*Work order*.
What you return should be each line of the data containing the string "front".
** Data follows **
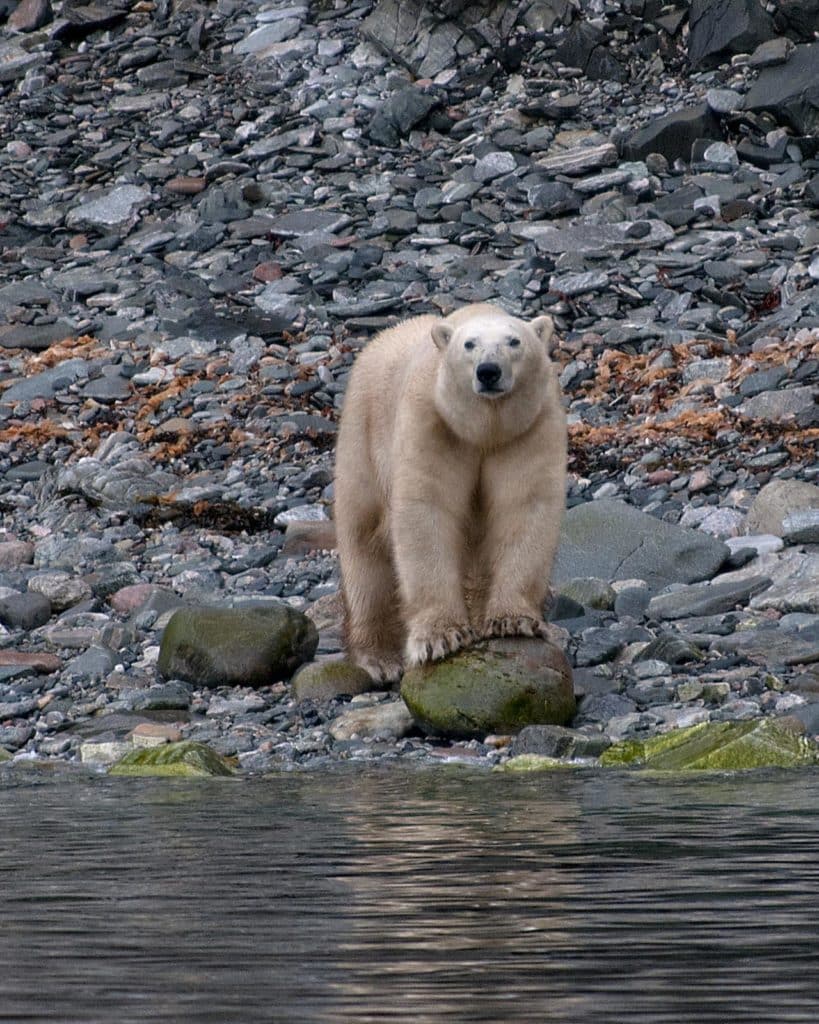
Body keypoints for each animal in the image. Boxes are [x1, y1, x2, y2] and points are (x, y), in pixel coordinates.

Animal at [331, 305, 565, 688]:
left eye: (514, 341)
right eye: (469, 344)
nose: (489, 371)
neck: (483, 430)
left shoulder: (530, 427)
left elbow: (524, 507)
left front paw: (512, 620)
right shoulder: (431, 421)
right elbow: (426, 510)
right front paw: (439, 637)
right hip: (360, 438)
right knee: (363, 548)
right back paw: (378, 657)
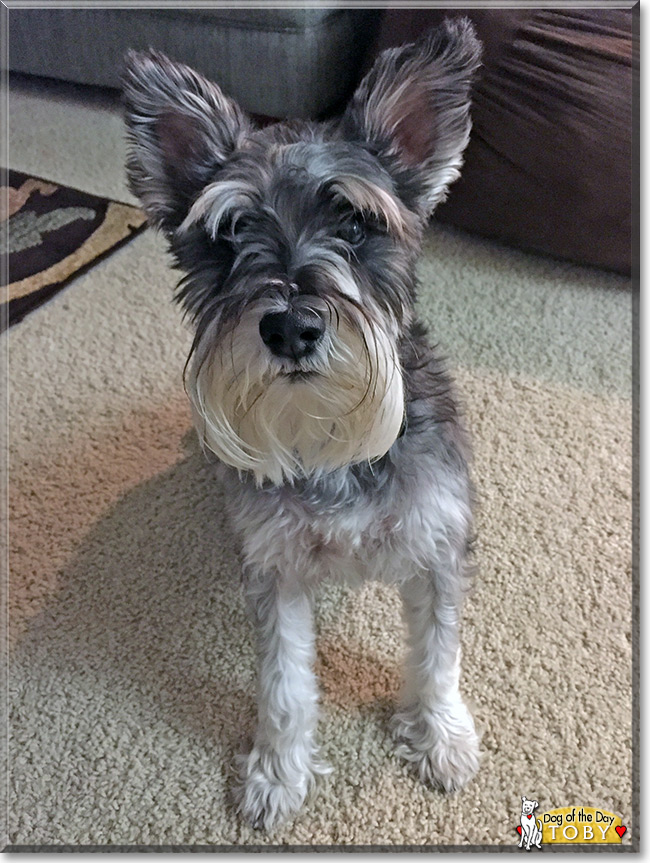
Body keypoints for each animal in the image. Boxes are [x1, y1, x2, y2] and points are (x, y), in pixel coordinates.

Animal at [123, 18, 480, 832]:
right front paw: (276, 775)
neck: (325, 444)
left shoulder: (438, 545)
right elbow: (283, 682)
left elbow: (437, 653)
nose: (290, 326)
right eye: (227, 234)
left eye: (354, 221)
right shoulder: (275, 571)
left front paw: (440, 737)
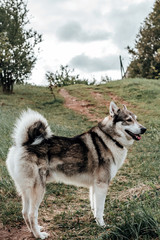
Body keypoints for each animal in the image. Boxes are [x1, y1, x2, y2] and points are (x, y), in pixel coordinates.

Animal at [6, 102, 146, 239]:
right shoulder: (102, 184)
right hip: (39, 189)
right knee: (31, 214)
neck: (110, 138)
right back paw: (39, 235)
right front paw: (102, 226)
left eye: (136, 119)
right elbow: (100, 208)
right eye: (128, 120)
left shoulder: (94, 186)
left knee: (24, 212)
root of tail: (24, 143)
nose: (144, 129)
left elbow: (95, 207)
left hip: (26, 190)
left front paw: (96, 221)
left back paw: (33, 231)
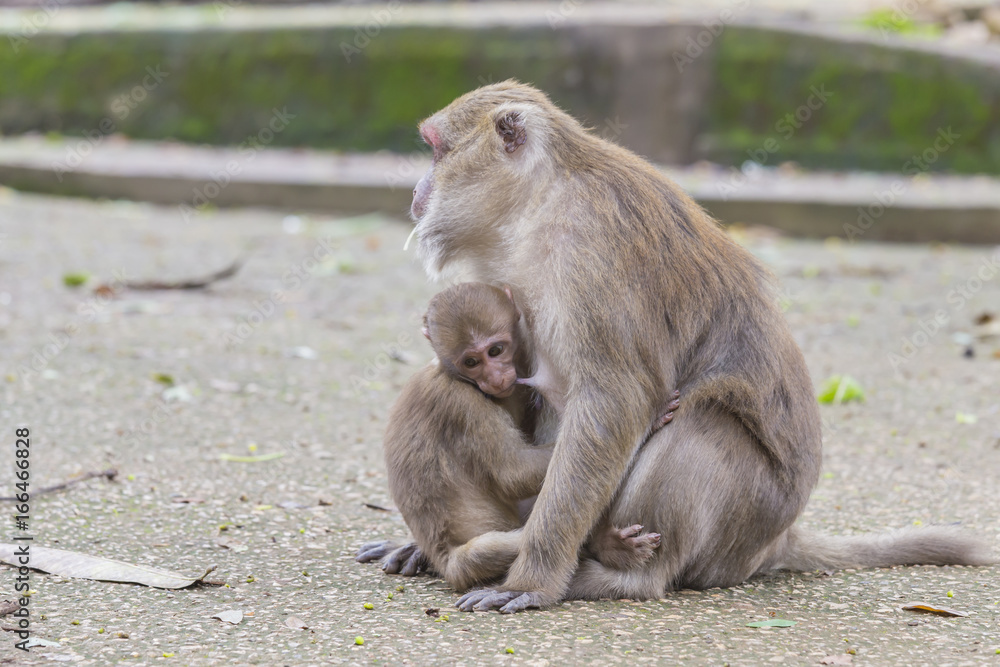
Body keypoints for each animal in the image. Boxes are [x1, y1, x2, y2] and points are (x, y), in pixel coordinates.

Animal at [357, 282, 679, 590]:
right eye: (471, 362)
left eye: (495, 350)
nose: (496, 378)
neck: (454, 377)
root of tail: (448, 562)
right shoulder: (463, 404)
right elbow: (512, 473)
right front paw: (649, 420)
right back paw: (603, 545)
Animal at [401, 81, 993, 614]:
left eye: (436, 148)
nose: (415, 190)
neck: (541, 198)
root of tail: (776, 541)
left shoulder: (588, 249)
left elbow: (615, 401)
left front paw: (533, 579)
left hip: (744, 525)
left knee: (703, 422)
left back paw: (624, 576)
** End of Data **
*Result*.
left front paw: (512, 620)
right front paw: (439, 637)
right front paw: (276, 775)
left front paw: (440, 737)
right front paw: (102, 226)
left front paw: (96, 221)
right front paw: (649, 420)
left front paw: (533, 579)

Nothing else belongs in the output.